Giorgos Bakoyannis
Dr. Giorgos Bakoyannis is an Assistant Professor of Biostatistics in the Department of Biostatistics at the Indiana University Fairbanks School of Public Health. His methodological research is focused on the nonparametric and semiparametric analysis of survival and competing risks data, with a special emphasis on issues commonly arising in biomedical and clinical research, such as missing data, outcome misclassification and interval censoring. Dr. Bakoyannis research interests also include Markov processes, longitudinal data analysis and joint modeling of survival and longitudinal data. Read more
Xiangrong Kong
Dr. Kong is a faculty member in the Department of Biostatistics and Epidemiology at the School of Public Health and Health Sciences of the University of Massachusetts-Amherst. She received her PhD in Biostatistics from Virginia Commonwealth University, and was on faculty in the Department of Epidemiology at the Johns Hopkins Bloomberg School of Public Health. Her statistical methodology research has focused on longitudinal and correlated data analysis, and her current substantive research focuses on two major areas: HIV and common STDs prevention and epidemiology in resource limited settings, and ophthalmology. She also has intense interest in translational epidemiology research to evaluate the population impact of large HIV prevention programs.
Shelley Liu
Shelley H. Liu is an Assistant Professor in the Center for Biostatistics, Department of Population Health Science and Policy at Icahn School of Medicine at Mount Sinai. She received her Ph.D. in Biostatistics from Harvard University in 2016. Her research interests include Bayesian statistics, environmental epidemiology and children’s health.
Emily Zabor
Emily earned her MS degree in biostatistics from the University of Minnesota in 2010, where her master’s thesis focused on developing a method to incorporate covariates into an adaptive controlled dose escalation design for use in phase I cancer clinical trials. Since graduating she has worked as a research biostatistician at Memorial Sloan Kettering Cancer, where she collaborates with both epidemiologists and clinical researchers in breast and urologic cancers. At the same time, Emily has been working toward a DrPH in biostatistics at Columbia University, where her dissertation research is focused on statistical methods for the study of etiologic heterogeneity. Before becoming a biostatistician, Emily studied anthropology and served as a Peace Corps volunteer teaching beekeeping in Ghana.
Hong Zhu
Dr. Hong Zhu is currently an Assistant Professor in Biostatistics in the Department of Clinical Sciences and Simmons Comprehensive Cancer Center at the University of Texas Southwestern Medical Center. She obtained her PhD degree in Biostatistics from Johns Hopkins University in 2010. Dr. Zhu was an Assistant Professor in Biostatistics at the Ohio State University from 2010-2013.

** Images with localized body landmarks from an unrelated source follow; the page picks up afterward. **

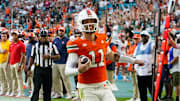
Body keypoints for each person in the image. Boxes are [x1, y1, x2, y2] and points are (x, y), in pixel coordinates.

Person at [65, 9, 144, 101]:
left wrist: (133, 61)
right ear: (80, 23)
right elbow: (67, 70)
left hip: (103, 84)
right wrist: (78, 70)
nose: (90, 24)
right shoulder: (76, 43)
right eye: (86, 21)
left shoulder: (102, 39)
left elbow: (113, 56)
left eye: (92, 21)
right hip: (87, 87)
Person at [27, 30, 60, 101]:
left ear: (47, 37)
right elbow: (32, 57)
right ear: (39, 37)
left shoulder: (52, 45)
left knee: (47, 89)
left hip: (48, 69)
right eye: (42, 37)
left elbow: (58, 56)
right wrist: (29, 68)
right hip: (38, 69)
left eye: (45, 37)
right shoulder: (35, 46)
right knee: (36, 88)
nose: (43, 38)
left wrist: (50, 56)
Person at [133, 31, 154, 101]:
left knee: (153, 92)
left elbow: (156, 47)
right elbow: (134, 57)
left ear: (148, 37)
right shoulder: (138, 46)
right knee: (142, 93)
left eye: (145, 36)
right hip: (140, 73)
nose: (143, 37)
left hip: (149, 73)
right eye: (142, 36)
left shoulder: (151, 44)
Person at [52, 26, 72, 99]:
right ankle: (58, 93)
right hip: (55, 62)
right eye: (59, 31)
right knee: (55, 78)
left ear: (64, 32)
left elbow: (69, 52)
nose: (60, 32)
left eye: (62, 31)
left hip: (63, 62)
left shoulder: (67, 40)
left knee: (65, 78)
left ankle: (69, 93)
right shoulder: (55, 40)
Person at [6, 30, 26, 97]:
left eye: (15, 35)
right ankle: (14, 91)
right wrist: (7, 63)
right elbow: (9, 54)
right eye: (13, 35)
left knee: (19, 78)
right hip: (11, 63)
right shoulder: (11, 44)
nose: (14, 36)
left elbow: (22, 55)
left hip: (17, 62)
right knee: (13, 78)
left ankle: (21, 92)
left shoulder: (21, 44)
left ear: (18, 35)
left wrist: (20, 65)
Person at [126, 34, 141, 101]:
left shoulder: (140, 47)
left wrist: (132, 56)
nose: (135, 40)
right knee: (134, 84)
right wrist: (132, 56)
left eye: (136, 39)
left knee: (138, 84)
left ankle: (138, 97)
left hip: (137, 67)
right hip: (131, 67)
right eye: (134, 39)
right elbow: (128, 55)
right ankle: (134, 97)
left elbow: (137, 56)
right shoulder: (132, 47)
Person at [168, 33, 180, 101]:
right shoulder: (176, 46)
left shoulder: (177, 47)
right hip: (175, 68)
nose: (177, 38)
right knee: (176, 84)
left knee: (177, 84)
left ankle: (177, 98)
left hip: (177, 67)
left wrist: (170, 63)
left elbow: (176, 58)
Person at [0, 30, 11, 96]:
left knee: (8, 77)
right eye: (2, 36)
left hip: (6, 62)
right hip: (0, 61)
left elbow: (4, 51)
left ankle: (9, 90)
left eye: (4, 36)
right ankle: (4, 90)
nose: (3, 37)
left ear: (7, 36)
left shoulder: (8, 43)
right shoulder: (1, 43)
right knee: (1, 78)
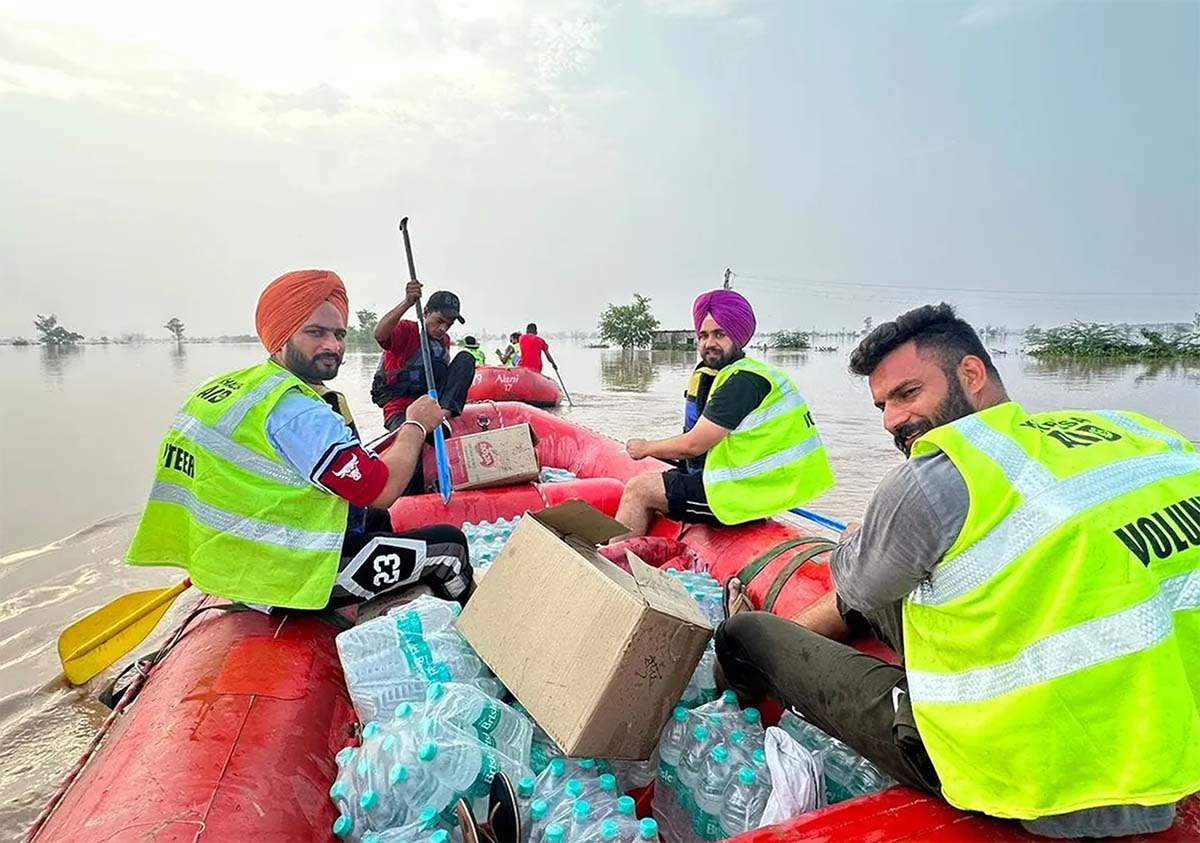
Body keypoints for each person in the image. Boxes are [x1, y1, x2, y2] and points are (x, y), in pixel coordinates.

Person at [715, 303, 1200, 838]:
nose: (891, 421)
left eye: (906, 394)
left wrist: (858, 537)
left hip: (1027, 777)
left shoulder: (939, 476)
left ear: (970, 374)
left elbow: (852, 579)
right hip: (1169, 751)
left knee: (744, 634)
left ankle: (726, 711)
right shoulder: (1141, 435)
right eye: (881, 405)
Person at [126, 270, 474, 611]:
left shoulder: (227, 388)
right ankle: (479, 641)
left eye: (338, 334)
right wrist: (415, 425)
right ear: (282, 334)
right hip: (289, 575)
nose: (333, 345)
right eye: (315, 332)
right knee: (451, 547)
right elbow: (381, 492)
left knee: (376, 521)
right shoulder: (298, 410)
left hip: (231, 561)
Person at [614, 289, 834, 536]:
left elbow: (693, 445)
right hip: (763, 487)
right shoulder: (747, 373)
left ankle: (607, 566)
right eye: (703, 335)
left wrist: (645, 448)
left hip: (742, 494)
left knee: (639, 488)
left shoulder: (742, 382)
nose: (709, 343)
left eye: (720, 334)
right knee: (661, 482)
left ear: (738, 336)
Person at [371, 282, 477, 431]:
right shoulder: (408, 330)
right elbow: (379, 334)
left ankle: (443, 415)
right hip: (402, 409)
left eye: (449, 324)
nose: (443, 328)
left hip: (431, 407)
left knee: (466, 358)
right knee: (416, 440)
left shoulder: (444, 341)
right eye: (439, 321)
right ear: (426, 312)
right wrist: (407, 302)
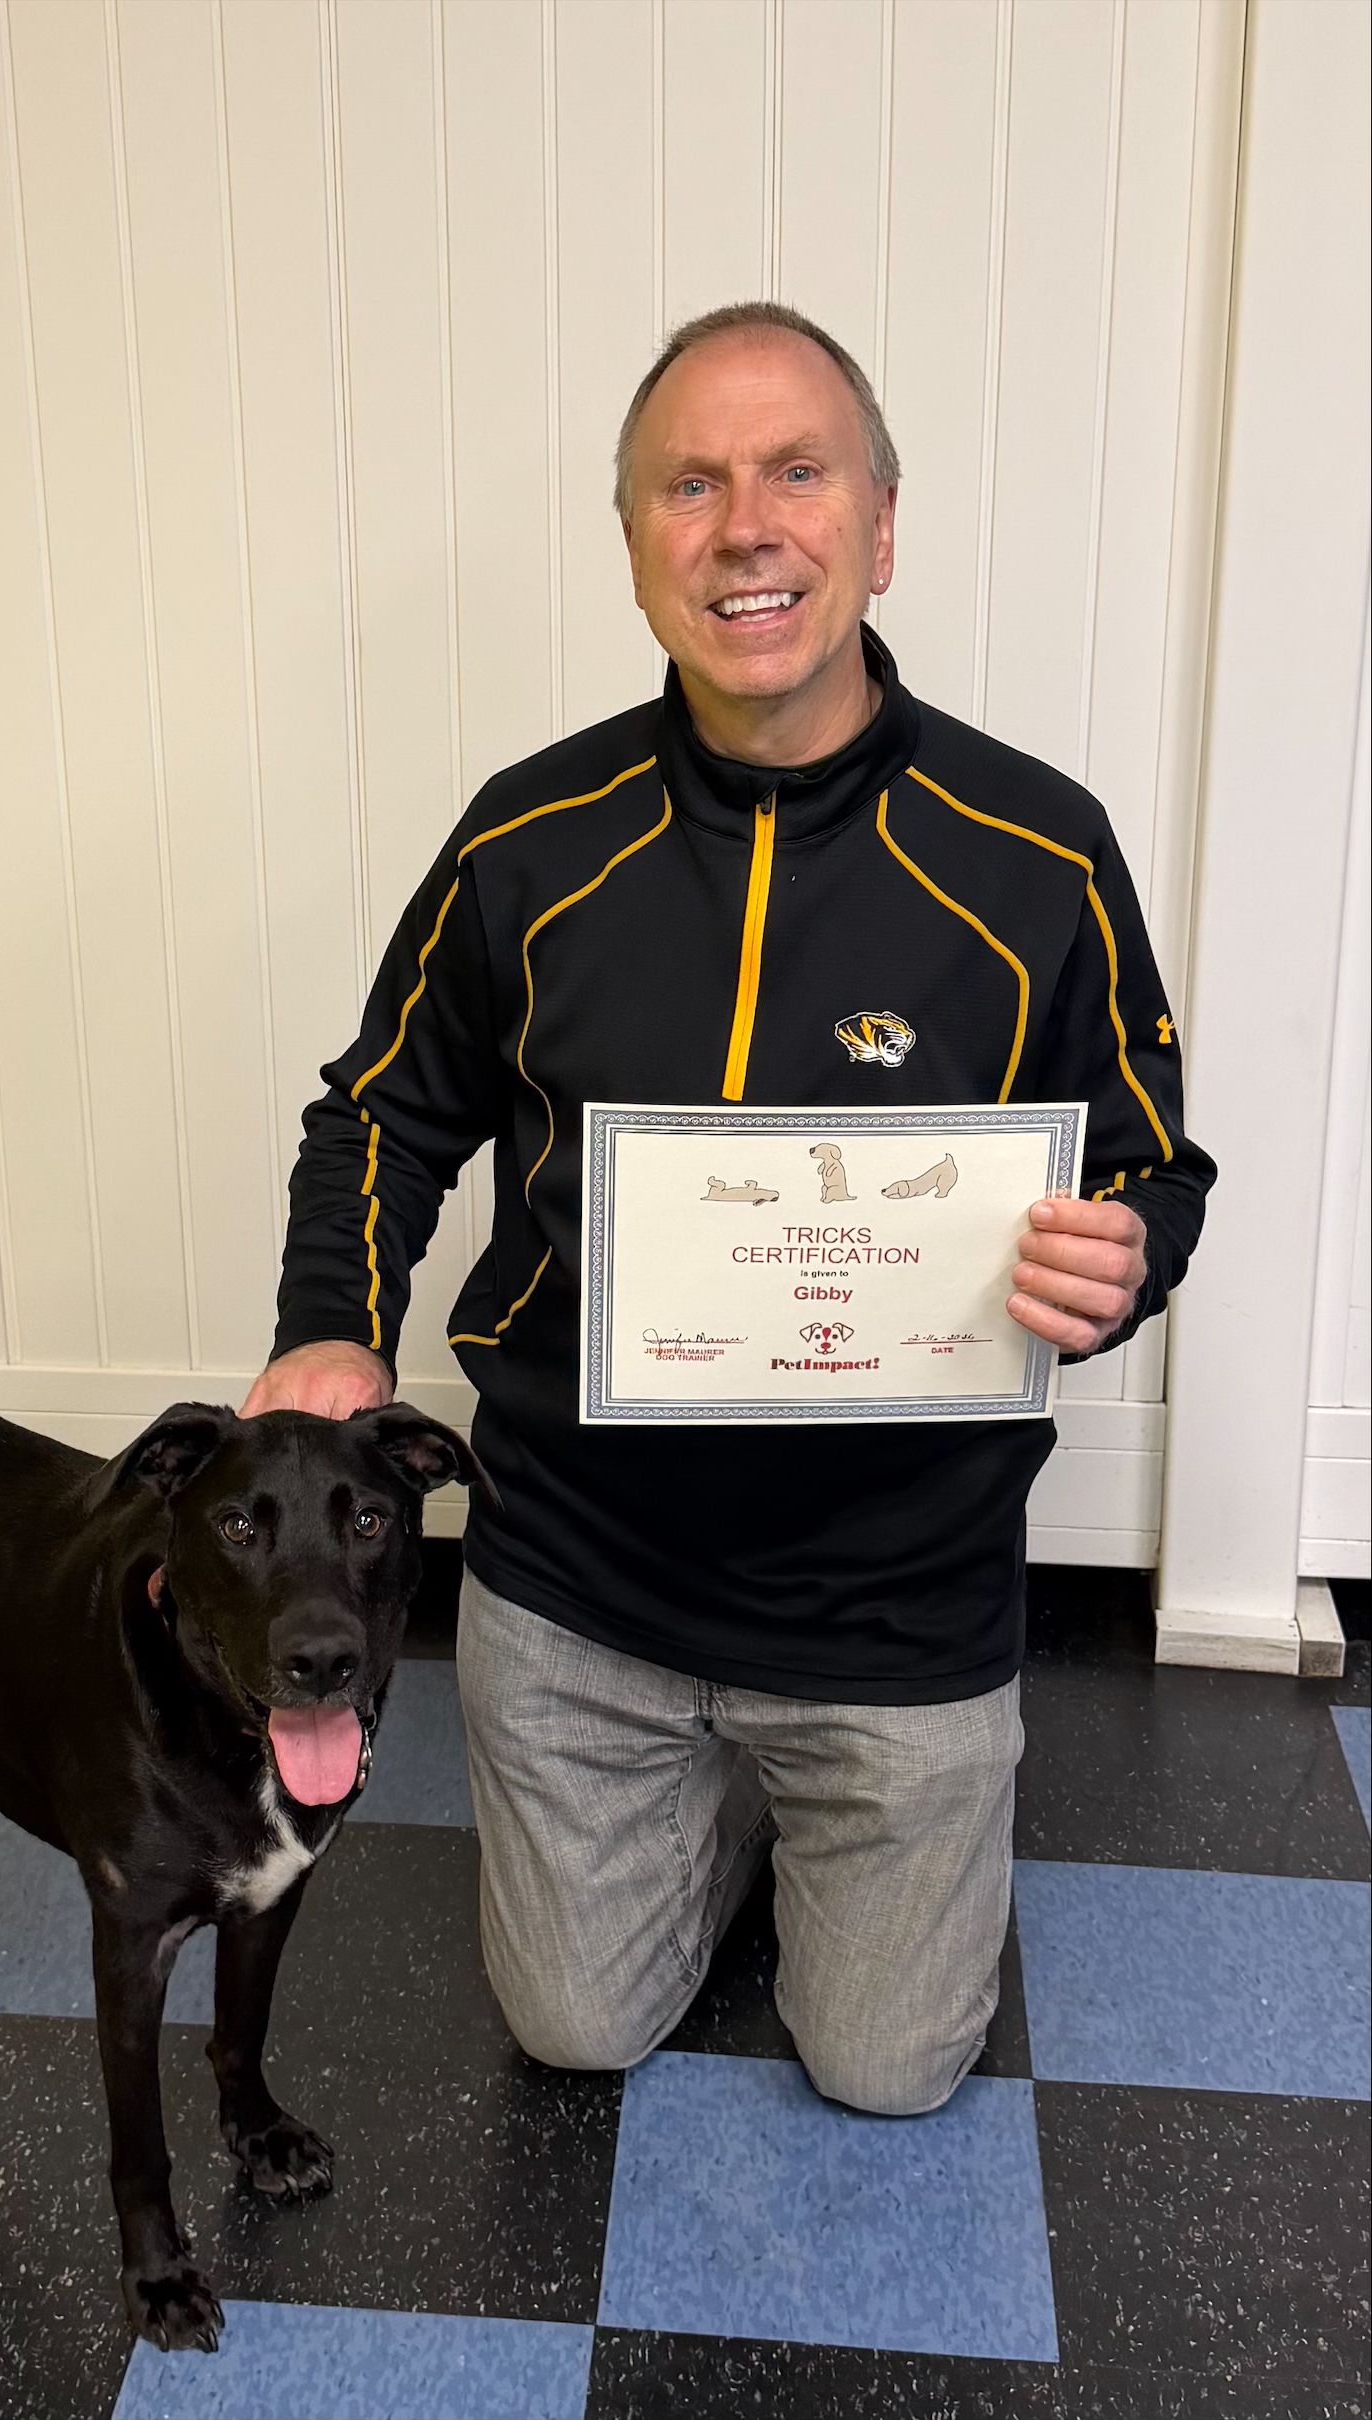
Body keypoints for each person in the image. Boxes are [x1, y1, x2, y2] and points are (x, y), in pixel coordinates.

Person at [241, 301, 1214, 2116]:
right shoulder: (530, 840)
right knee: (576, 2028)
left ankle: (819, 1805)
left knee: (890, 2072)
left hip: (898, 1609)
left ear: (881, 527)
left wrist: (1130, 1254)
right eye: (689, 485)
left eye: (797, 473)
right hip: (581, 1583)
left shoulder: (1039, 850)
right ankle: (706, 1798)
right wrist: (329, 1327)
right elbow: (382, 1112)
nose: (745, 527)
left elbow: (1154, 1165)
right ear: (634, 545)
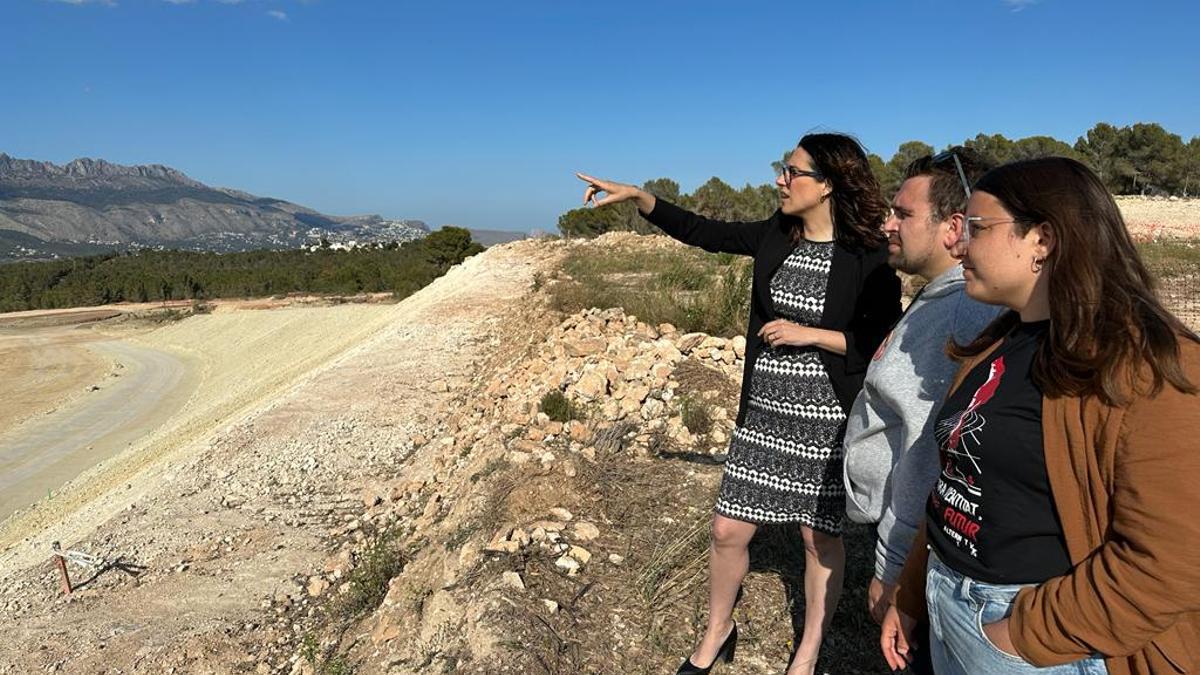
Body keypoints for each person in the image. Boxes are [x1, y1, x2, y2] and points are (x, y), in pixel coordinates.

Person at [578, 132, 901, 675]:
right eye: (783, 168)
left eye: (792, 172)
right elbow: (705, 232)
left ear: (827, 187)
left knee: (818, 538)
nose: (780, 179)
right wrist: (640, 198)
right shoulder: (778, 234)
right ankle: (718, 630)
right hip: (764, 414)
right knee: (728, 529)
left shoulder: (867, 256)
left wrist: (812, 334)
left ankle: (809, 650)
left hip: (826, 420)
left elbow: (882, 341)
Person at [879, 157, 1200, 675]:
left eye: (979, 228)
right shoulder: (1000, 343)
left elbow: (1171, 560)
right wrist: (914, 593)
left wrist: (1018, 635)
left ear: (1042, 240)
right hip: (950, 606)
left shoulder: (1150, 369)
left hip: (1035, 641)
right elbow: (956, 483)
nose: (960, 244)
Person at [842, 147, 1000, 628]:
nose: (887, 224)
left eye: (903, 214)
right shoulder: (940, 298)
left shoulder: (962, 314)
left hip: (921, 556)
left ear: (953, 228)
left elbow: (930, 451)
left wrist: (894, 568)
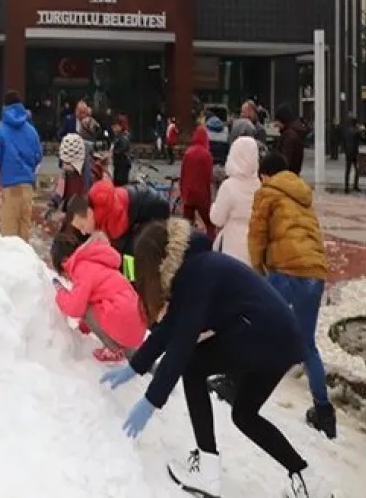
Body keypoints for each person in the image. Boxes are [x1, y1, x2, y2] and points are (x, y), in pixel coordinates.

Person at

Dr. Zhu’s methodological research interests include survival analysis, design and analysis of clinical trial, multivariate analysis and casual inference. Her work is inspired by and applied to biomedical and clinical studies.
Dr. Zhu’s collaborative/scientific research interests include, but are not limited to, studies of: cancer, cardiovascular disease and diabetes in clinical trials and large epidemiological cohorts, pharmacogenomics and mental health.